### WHAT TO DO
Rewrite every line of the data below, substituting "Mocked" for each occurrence of "Stubbed" and leaving all other text unchanged.

Dataset entries
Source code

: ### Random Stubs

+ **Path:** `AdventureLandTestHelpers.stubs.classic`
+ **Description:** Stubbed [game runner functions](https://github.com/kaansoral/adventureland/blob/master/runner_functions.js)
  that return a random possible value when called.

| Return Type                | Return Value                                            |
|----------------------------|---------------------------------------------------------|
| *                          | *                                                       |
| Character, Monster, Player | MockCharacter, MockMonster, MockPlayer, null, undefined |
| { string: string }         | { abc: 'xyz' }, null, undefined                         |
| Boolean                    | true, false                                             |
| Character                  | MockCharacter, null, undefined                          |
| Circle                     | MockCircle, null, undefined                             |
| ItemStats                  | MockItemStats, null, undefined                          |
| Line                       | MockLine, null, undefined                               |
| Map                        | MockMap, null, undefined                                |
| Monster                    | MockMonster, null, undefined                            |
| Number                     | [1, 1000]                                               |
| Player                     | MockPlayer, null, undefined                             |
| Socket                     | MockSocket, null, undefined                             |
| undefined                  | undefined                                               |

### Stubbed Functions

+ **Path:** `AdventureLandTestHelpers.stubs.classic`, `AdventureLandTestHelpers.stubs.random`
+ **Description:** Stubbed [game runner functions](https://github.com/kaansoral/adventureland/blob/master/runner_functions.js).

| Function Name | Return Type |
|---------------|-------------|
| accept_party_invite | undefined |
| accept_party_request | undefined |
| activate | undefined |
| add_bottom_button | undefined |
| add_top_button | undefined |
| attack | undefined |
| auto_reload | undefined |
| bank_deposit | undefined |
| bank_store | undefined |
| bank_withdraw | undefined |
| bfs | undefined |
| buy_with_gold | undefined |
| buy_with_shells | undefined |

### RESULT OF THIS TASK
Source code

: ### Random Stubs

+ **Path:** `AdventureLandTestHelpers.stubs.classic`
+ **Description:** Mocked [game runner functions](https://github.com/kaansoral/adventureland/blob/master/runner_functions.js)
  that return a random possible value when called.

| Return Type                | Return Value                                            |
|----------------------------|---------------------------------------------------------|
| *                          | *                                                       |
| Character, Monster, Player | MockCharacter, MockMonster, MockPlayer, null, undefined |
| { string: string }         | { abc: 'xyz' }, null, undefined                         |
| Boolean                    | true, false                                             |
| Character                  | MockCharacter, null, undefined                          |
| Circle                     | MockCircle, null, undefined                             |
| ItemStats                  | MockItemStats, null, undefined                          |
| Line                       | MockLine, null, undefined                               |
| Map                        | MockMap, null, undefined                                |
| Monster                    | MockMonster, null, undefined                            |
| Number                     | [1, 1000]                                               |
| Player                     | MockPlayer, null, undefined                             |
| Socket                     | MockSocket, null, undefined                             |
| undefined                  | undefined                                               |

### Mocked Functions

+ **Path:** `AdventureLandTestHelpers.stubs.classic`, `AdventureLandTestHelpers.stubs.random`
+ **Description:** Mocked [game runner functions](https://github.com/kaansoral/adventureland/blob/master/runner_functions.js).

| Function Name | Return Type |
|---------------|-------------|
| accept_party_invite | undefined |
| accept_party_request | undefined |
| activate | undefined |
| add_bottom_button | undefined |
| add_top_button | undefined |
| attack | undefined |
| auto_reload | undefined |
| bank_deposit | undefined |
| bank_store | undefined |
| bank_withdraw | undefined |
| bfs | undefined |
| buy_with_gold | undefined |
| buy_with_shells | undefined |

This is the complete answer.